Task item: Should a picture appear anywhere in the data, omit it and copy everything else exactly.

Exercise material START

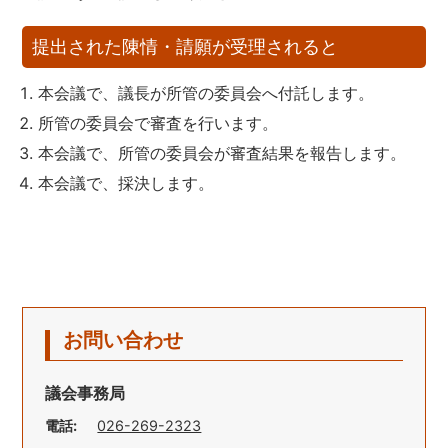
提出された陳情・請願が受理されると
本会議で、議長が所管の委員会へ付託します。
所管の委員会で審査を行います。
本会議で、所管の委員会が審査結果を報告します。
本会議で、採決します。
お問い合わせ
議会事務局
電話:
026-269-2323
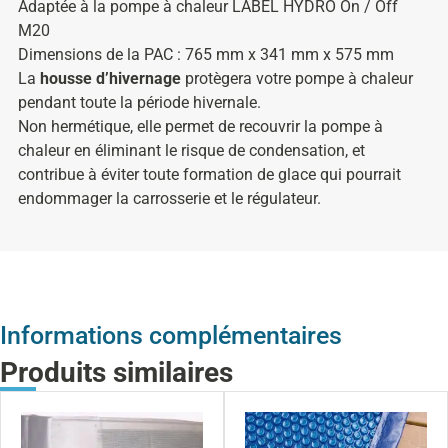
Adaptée à la pompe à chaleur LABEL HYDRO On / Off
M20
Dimensions de la PAC : 765 mm x 341 mm x 575 mm
La
housse d’hivernage
protègera votre pompe à chaleur
pendant toute la période hivernale.
Non hermétique, elle permet de recouvrir la pompe à
chaleur en éliminant le risque de condensation, et
contribue à éviter toute formation de glace qui pourrait
endommager la carrosserie et le régulateur.
Informations complémentaires
Produits similaires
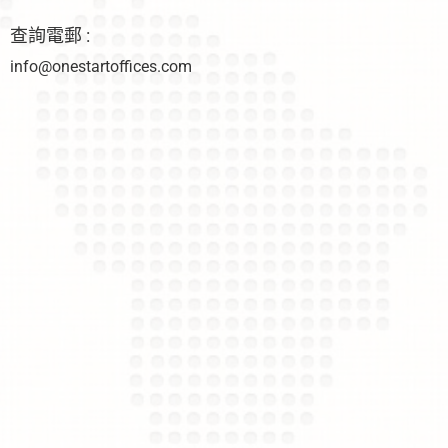
查詢電郵 :
info@onestartoffices.com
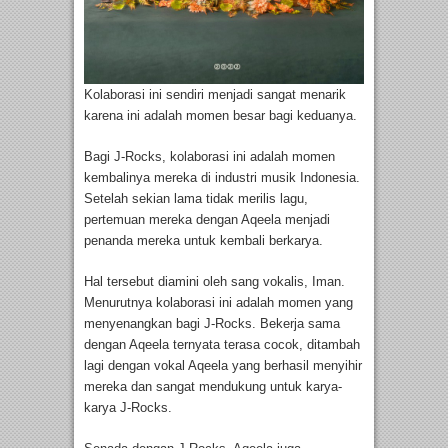
Kolaborasi ini sendiri menjadi sangat menarik
karena ini adalah momen besar bagi keduanya.
Bagi J-Rocks, kolaborasi ini adalah momen
kembalinya mereka di industri musik Indonesia.
Setelah sekian lama tidak merilis lagu,
pertemuan mereka dengan Aqeela menjadi
penanda mereka untuk kembali berkarya.
Hal tersebut diamini oleh sang vokalis, Iman.
Menurutnya kolaborasi ini adalah momen yang
menyenangkan bagi J-Rocks. Bekerja sama
dengan Aqeela ternyata terasa cocok, ditambah
lagi dengan vokal Aqeela yang berhasil menyihir
mereka dan sangat mendukung untuk karya-
karya J-Rocks.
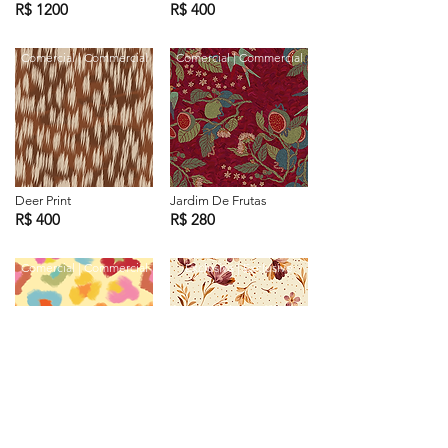
R$ 1200
R$ 400
Comercial | Commercial
Comercial | Commercial
Deer Print
Jardim De Frutas
R$ 400
R$ 280
Comercial | Commercial
Exclusiva | Exclusive
Oncinha Cores
Jardim Âmbar
R$ 300
R$ 399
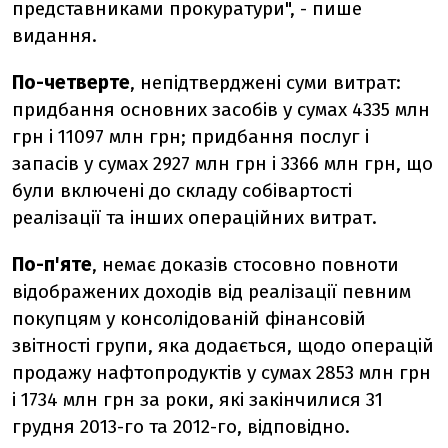
представниками прокуратури", - пише
видання.
По-четверте
, непідтверджені суми витрат:
придбання основних засобів у сумах 4335 млн
грн і 11097 млн грн; придбання послуг і
запасів у сумах 2927 млн грн і 3366 млн грн, що
були включені до складу собівартості
реалізації та інших операційних витрат.
По-п'яте
, немає доказів стосовно повноти
відображених доходів від реалізації певним
покупцям у консолідованій фінансовій
звітності групи, яка додається, щодо операцій
продажу нафтопродуктів у сумах 2853 млн грн
і 1734 млн грн за роки, які закінчилися 31
грудня 2013-го та 2012-го, відповідно.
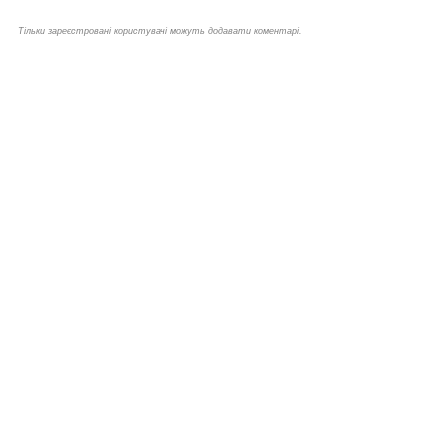
Тільки зареєстровані користувачі можуть додавати коментарі.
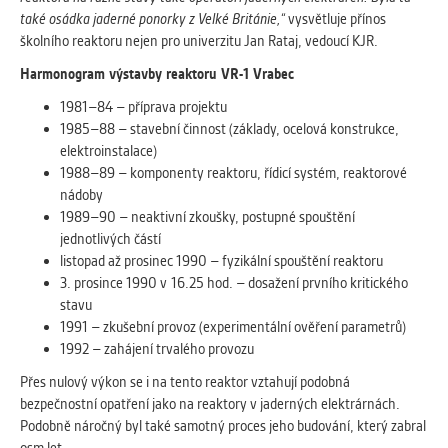
Cookies, které aplikace nedokáže zařadit.
také osádka jaderné ponorky z Velké Británie,“
vysvětluje přínos
Naším cílem je, aby tato kategorie
školního reaktoru nejen pro univerzitu Jan Rataj, vedoucí KJR.
zůstala prázdná a všechny cookies byly
Harmonogram výstavby reaktoru VR-1 Vrabec
přiřazeny do některé z kategorií
uvedených výše.
1981–84 – příprava projektu
1985–88 – stavební činnost (základy, ocelová konstrukce,
elektroinstalace)
1988–89 – komponenty reaktoru, řídicí systém, reaktorové
nádoby
1989–90 – neaktivní zkoušky, postupné spouštění
jednotlivých částí
listopad až prosinec 1990 – fyzikální spouštění reaktoru
3. prosince 1990 v 16.25 hod. – dosažení prvního kritického
stavu
1991 – zkušební provoz (experimentální ověření parametrů)
1992 – zahájení trvalého provozu
Přes nulový výkon se i na tento reaktor vztahují podobná
bezpečnostní opatření jako na reaktory v jaderných elektrárnách.
Podobně náročný byl také samotný proces jeho budování, který zabral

Exercise material END

Written answer:
提出された陳情・請願が受理されると
本会議で、議長が所管の委員会へ付託します。
所管の委員会で審査を行います。
本会議で、所管の委員会が審査結果を報告します。
本会議で、採決します。
お問い合わせ
議会事務局
電話:
026-269-2323
Adaptée à la pompe à chaleur LABEL HYDRO On / Off
M20
Dimensions de la PAC : 765 mm x 341 mm x 575 mm
La
housse d’hivernage
protègera votre pompe à chaleur
pendant toute la période hivernale.
Non hermétique, elle permet de recouvrir la pompe à
chaleur en éliminant le risque de condensation, et
contribue à éviter toute formation de glace qui pourrait
endommager la carrosserie et le régulateur.
Informations complémentaires
Produits similaires
查詢電郵 :
info@onestartoffices.com
Kolaborasi ini sendiri menjadi sangat menarik
karena ini adalah momen besar bagi keduanya.
Bagi J-Rocks, kolaborasi ini adalah momen
kembalinya mereka di industri musik Indonesia.
Setelah sekian lama tidak merilis lagu,
pertemuan mereka dengan Aqeela menjadi
penanda mereka untuk kembali berkarya.
Hal tersebut diamini oleh sang vokalis, Iman.
Menurutnya kolaborasi ini adalah momen yang
menyenangkan bagi J-Rocks. Bekerja sama
dengan Aqeela ternyata terasa cocok, ditambah
lagi dengan vokal Aqeela yang berhasil menyihir
mereka dan sangat mendukung untuk karya-
karya J-Rocks.
R$ 1200
R$ 400
Comercial | Commercial
Comercial | Commercial
Deer Print
Jardim De Frutas
R$ 400
R$ 280
Comercial | Commercial
Exclusiva | Exclusive
Oncinha Cores
Jardim Âmbar
R$ 300
R$ 399
представниками прокуратури", - пише
видання.
По-четверте
, непідтверджені суми витрат:
придбання основних засобів у сумах 4335 млн
грн і 11097 млн грн; придбання послуг і
запасів у сумах 2927 млн грн і 3366 млн грн, що
були включені до складу собівартості
реалізації та інших операційних витрат.
По-п'яте
, немає доказів стосовно повноти
відображених доходів від реалізації певним
покупцям у консолідованій фінансовій
звітності групи, яка додається, щодо операцій
продажу нафтопродуктів у сумах 2853 млн грн
і 1734 млн грн за роки, які закінчилися 31
грудня 2013-го та 2012-го, відповідно.
Тільки зареєстровані користувачі можуть додавати коментарі.
Cookies, které aplikace nedokáže zařadit.
také osádka jaderné ponorky z Velké Británie,“
vysvětluje přínos
Naším cílem je, aby tato kategorie
školního reaktoru nejen pro univerzitu Jan Rataj, vedoucí KJR.
zůstala prázdná a všechny cookies byly
Harmonogram výstavby reaktoru VR-1 Vrabec
přiřazeny do některé z kategorií
uvedených výše.
1981–84 – příprava projektu
1985–88 – stavební činnost (základy, ocelová konstrukce,
elektroinstalace)
1988–89 – komponenty reaktoru, řídicí systém, reaktorové
nádoby
1989–90 – neaktivní zkoušky, postupné spouštění
jednotlivých částí
listopad až prosinec 1990 – fyzikální spouštění reaktoru
3. prosince 1990 v 16.25 hod. – dosažení prvního kritického
stavu
1991 – zkušební provoz (experimentální ověření parametrů)
1992 – zahájení trvalého provozu
Přes nulový výkon se i na tento reaktor vztahují podobná
bezpečnostní opatření jako na reaktory v jaderných elektrárnách.
Podobně náročný byl také samotný proces jeho budování, který zabral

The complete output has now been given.